Sunday, November 23, 2008

The proper context for a Team of Rivals

ILLUSTRATED: The executive branch has a superstructure not analogous to the 1860s.

President-elect Obama should be commended for hiring strong, smart people for his Cabinet. Some of whom he has not been associated with before, or were in fact intraparty rivals. People compare his with Lincoln, however the analogy is not correct. In Lincoln's day, there was not much of a White House staff between the president and Cabinet. Now there is a tremendous White House staff that coordinates across the executive branch.
President-elect Obama will have mostly supporters, many from Chicago, counseling him in the West Wing, and will have the experienced hands running the departments. Centralized control from change agents, and execution from people who know what they are doing. So there will in fact be CHANGE.

Friday, November 14, 2008

The two best articles of Election '08...after 10 days anyway

ILLUSTRATED: Framing the political discourse is key. Also Obama won because he kept the same message, was very aggressive in fundraising, and organized right down to city blocks. New technology simply facilitates classic campaign operations.

This piece on Prop 8 is used not to advocate for an issue, but to describe how a changing social attitude was defeated. This piece in the Huffington Post explains how forces looking to overturn the legalization of gay marriage in California, outmaneuvered the pro-gay marriage forces. Simply put, they defined the terms of the debate as to who was imposing a lifestyle on whom. Was it conservative groups codifying the law in the face of changing attitudes, or the gay community forcing its lifestyle in peoples' faces. Americans do not like to be imposed on, so the side that framed that subtext won the election.
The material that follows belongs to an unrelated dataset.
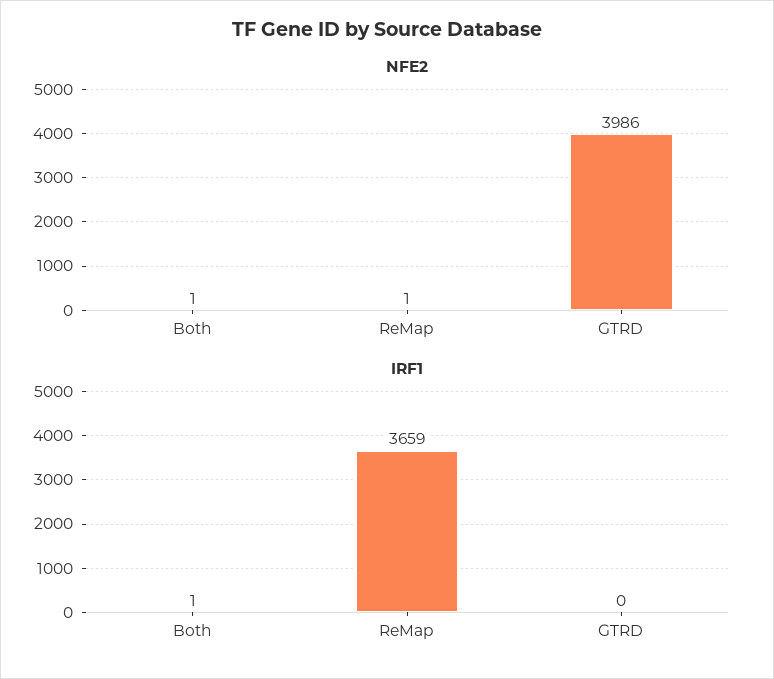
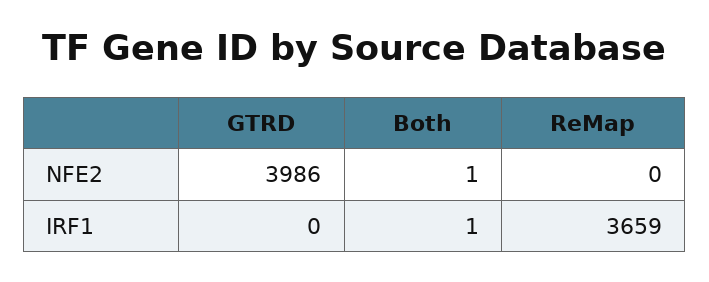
NFE2, ReMap: 1 -> 0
Ryan Lizza wrote a great piece in the New Yorker explaining the success of Obama, from scratch. Here are the points to grow on:

1. The Genesis: with a pollster, figure out the zeitgeist of the electorate. Not just the primary electorate, but the general electorate.
2. Given your candidate's persona and record, pick the theme, values, and lifestyle that resonate with the electorate. In other words, frame the debate such that a conversation about the election leads someone to your candidates side.
3. Pick the issues to illustrate that theme from #2. For example issues like talking to Iran or oppsing a gas tax cut are metaphors used to demonstrate that you are different than conventional Washington.
4. Set clear lines of authority and a professional culture in the campaign office. The center of power should be with organic staffers, not consultants.
5. Study voter data precinct by precinct. Register people to changes the facts in your favor. Then allocate resources and organize accordingly.
6. Raise money like crazy. Make small donors feel important, because in fact they really are.
7. Do the best you can to stay on message. At all costs, maintain control of your public image.

The politics of social change

ILLUSTRATED: On cultural and social issues, when you are ahead of your time, campaign on a classic, inclusive theme.

Gay marriage is, at this writing, a very controversial issue that cuts across both parties' bases. Know matter what one's thoughts and feelings are about it, this short post on the Huffington Post succinctly describes how to campaign on any social issue whose popularity is changing.

1. Do be inclusive, don't be angry. Think "web issues", not wedge issues". In other words, reach out to constituencies and make the case for shared values and interests. Bottom line, make people identify with you by focusing on a classic theme (ie Liberty, Union, Community, Freedom, Equality etc.).

2. Regarding #1, organize for it. Meet with the leaders of other groups and coalesce.

3. Even if you do not organize fully with certain constituencies, still go talk to them in their media and communities.

4. There are many elections and many lawsuits. In each, figure out your goal and zero in on it. Don't fight multiple battles at once.